Mam więc wątpliwości - KTO i PO CO - ale może czas pokaże (albo nei pokaże).
Wykształciuch
Wykształciuch
Re: markiza
27 Kwietnia, 2012 - 19:39
Prowokacyjne zamachy dawno temu utorowały drogę do władzy Putinowi,wcześniej namaszczonemu przez Jelcyna.
Na Ukrainie może chodzić o piękną Julię,zmianę władzy lub o coś całkiem innego.
A propos Tymoszenko.Ona siedzi,a taki Waldemar Tablet nie siedzi,tylko współrządzi.Na Ukrainie by siedział dłużej niż Julia.Ale to dziki kraj.
markiza
Bingo - oto i Dziewulski!
27 Kwietnia, 2012 - 20:28
Proszę - kilka godzin później już Dziewulski w mediach opowiada, że to był akt kryminalny, a nie terrorystyczny.

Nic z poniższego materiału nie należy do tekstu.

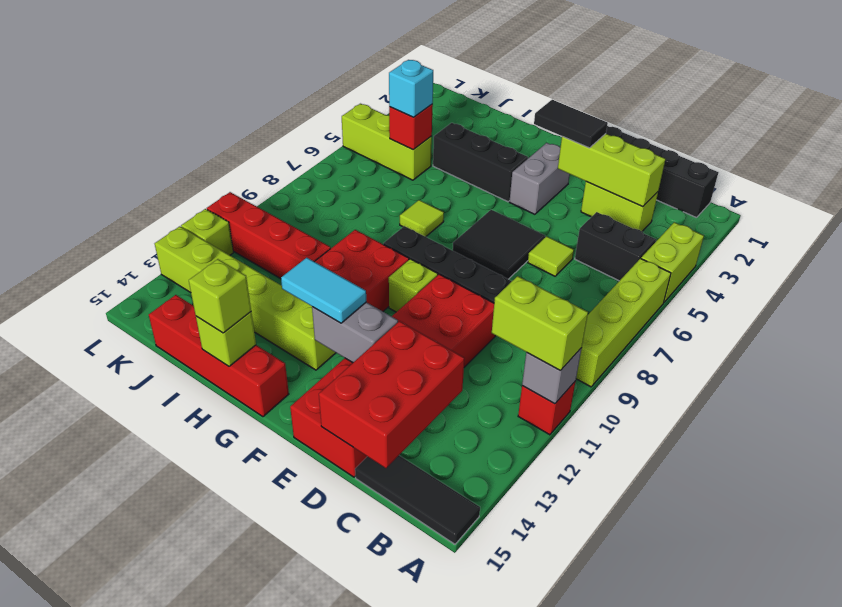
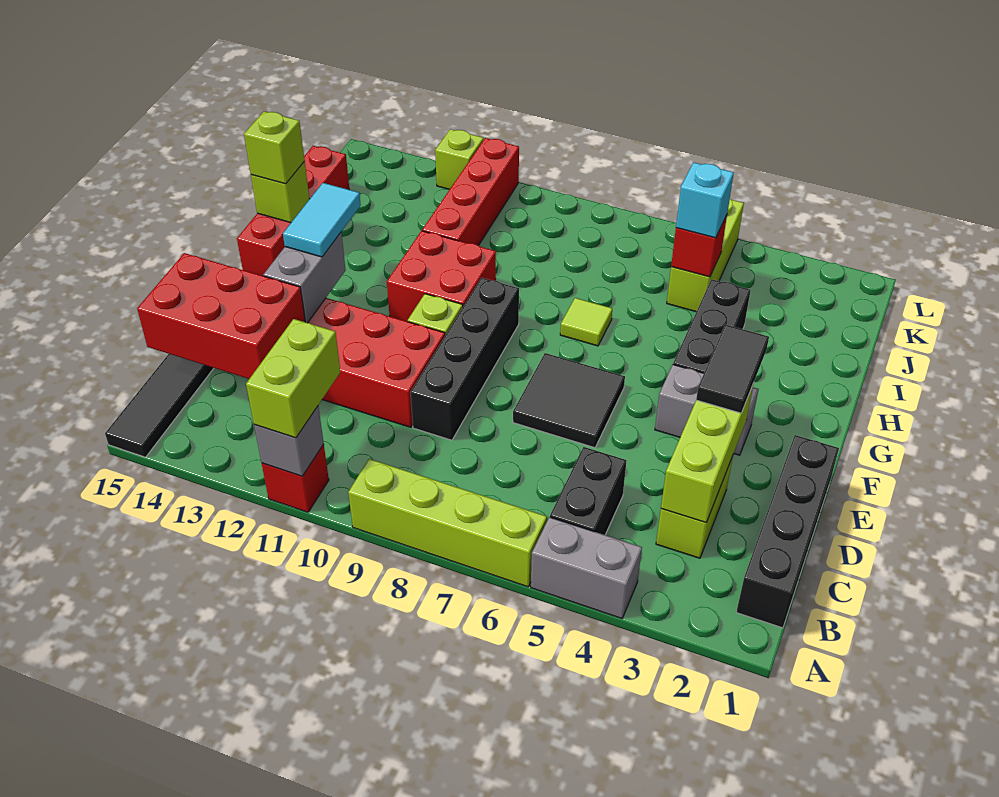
lime 1x2 brick [641,222,704,302] -> grey 1x2 brick [531,517,642,618]
lime 1x1 tile [528,236,574,276] -> none
lime 1x6 brick [155,226,336,370] -> none

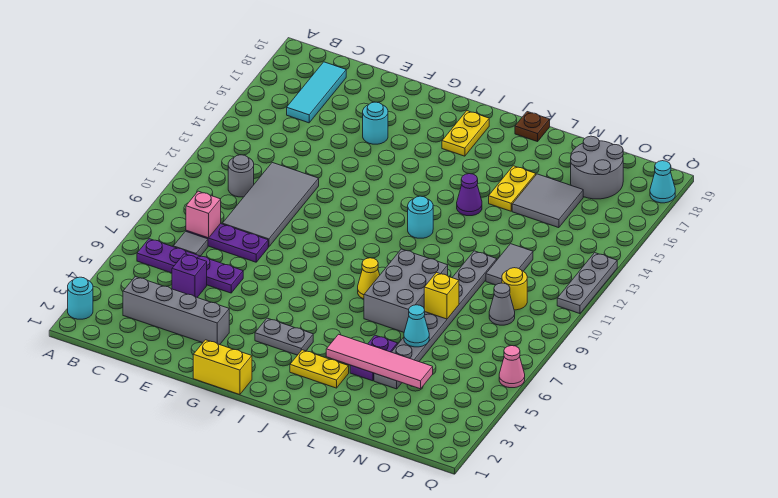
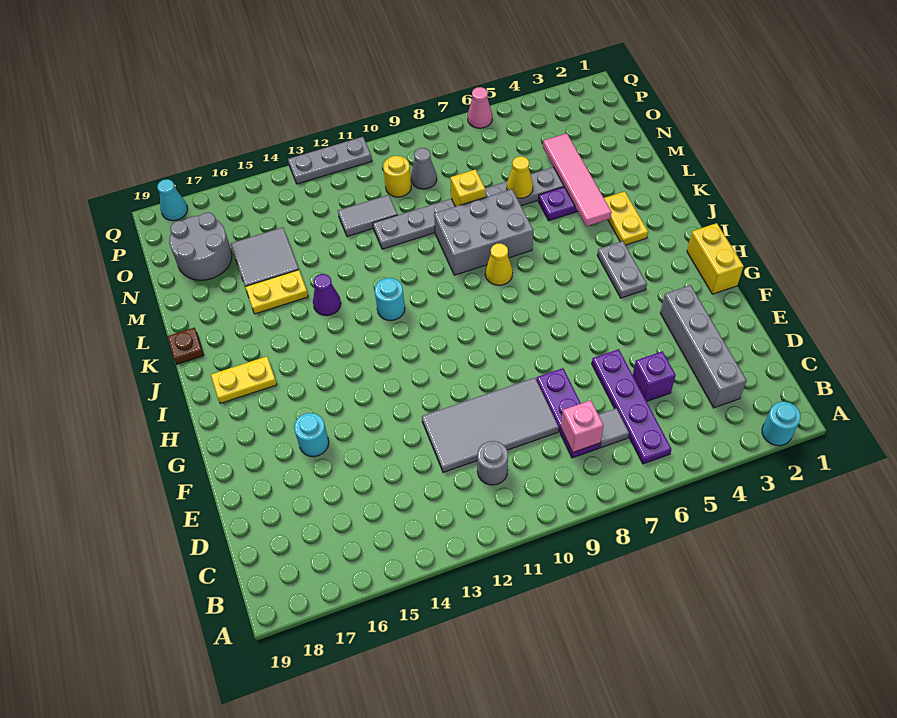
cyan 1x3 tile [287,62,346,123] -> none
cyan 1x1 cone [404,305,429,347] -> yellow 1x1 cone [507,156,533,198]

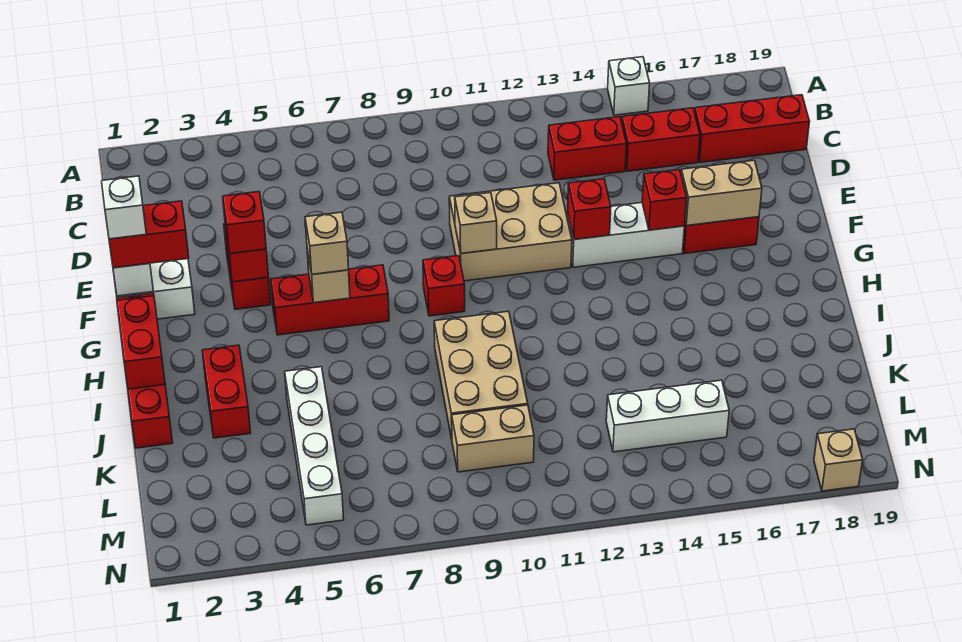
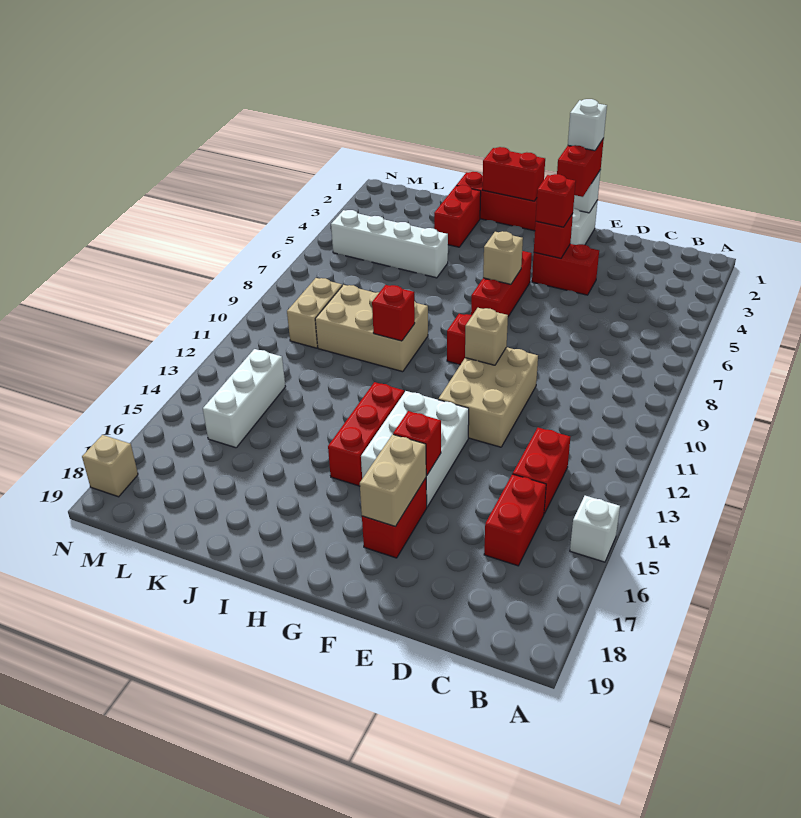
red 1x3 brick [695,95,810,162] -> red 1x3 brick moved to [328,382,404,486]
white 1x3 brick [567,203,684,267] -> white 2x3 brick [361,391,469,507]
red 1x1 brick [568,179,611,239] -> red 1x1 brick moved to [372,285,415,341]
tan 1x1 brick [305,212,349,274] -> none
red 1x2 brick [202,345,250,438] -> red 1x2 brick turned to [434,185,481,247]

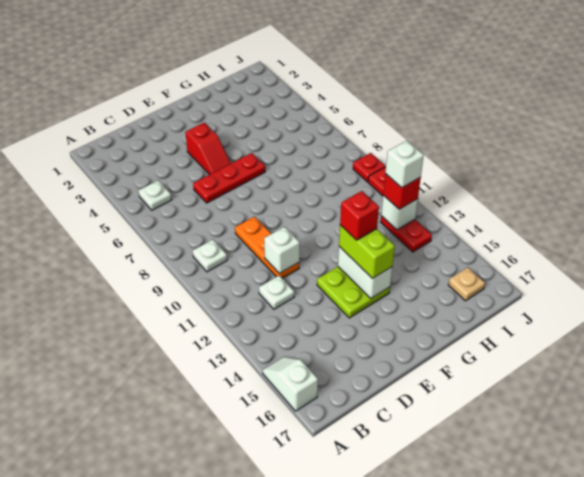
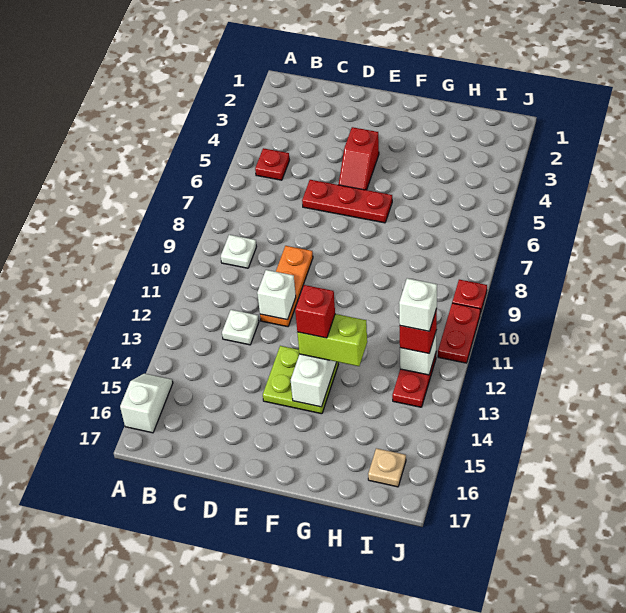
white 1x1 plate [139,180,172,210] -> red 1x1 plate [255,148,289,180]
lime 1x2 brick [339,225,395,279] -> lime 1x2 brick turned to [297,314,367,366]

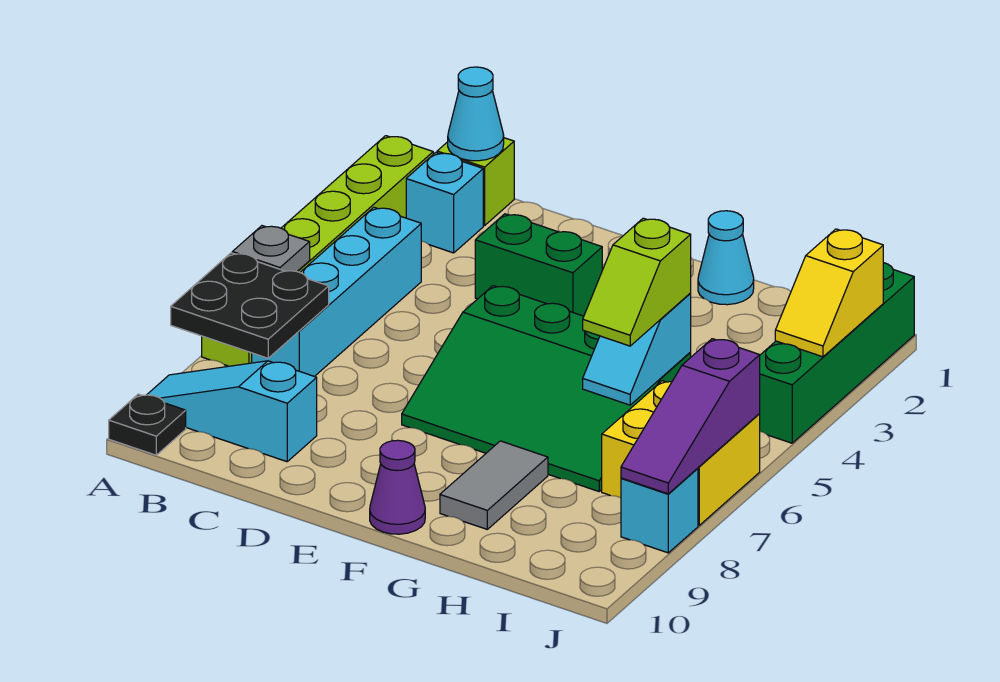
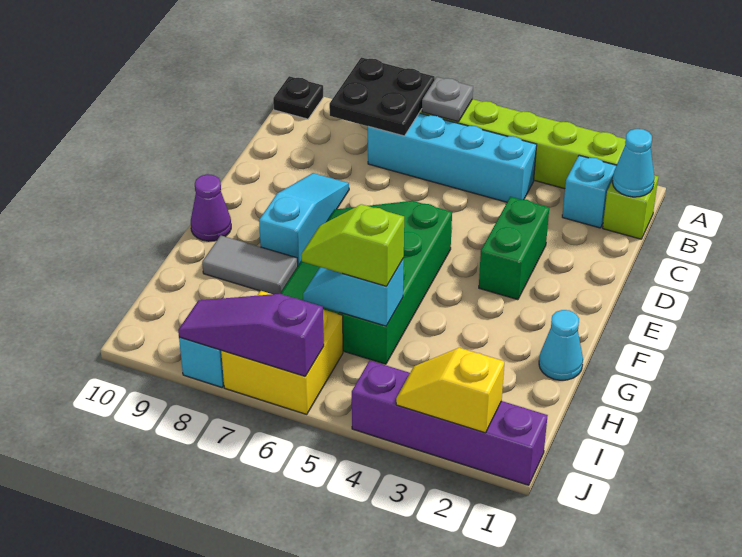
cyan 1x3 slope [147,361,317,462] -> cyan 1x3 slope moved to [259,173,349,265]
green 1x4 brick [759,263,914,443] -> purple 1x4 brick [352,360,548,485]

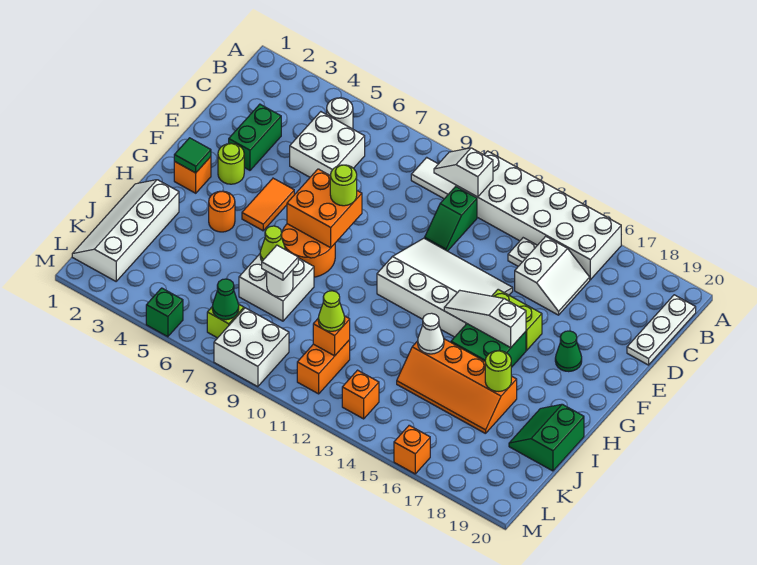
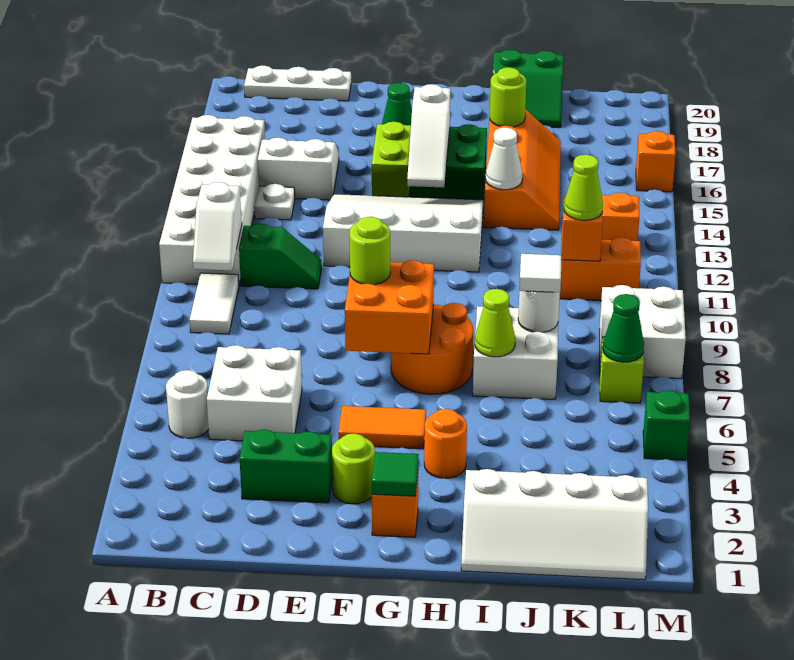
white 3x4 slope [377,238,513,337] -> white 3x4 slope turned to [323,194,483,272]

To pan Dziewulski chyba powinien do przedszkola z kryminologii wrócic - bo kompletnie nie rozumie tych pojęć :-D.
A teraz nasi dyżurni złodzieje będą przekonywac wszystkich, że to żaden terroryzm.
Bo jak się okaże, że Euro nie będzie, to ich ludzie ukrzyżują, spalą, poszczują lwami i jeszcze raz spalą na tych pięęęęęknych stadionach za parę miliardów (a dwadzieścia procent dla ustawiającego przetarg).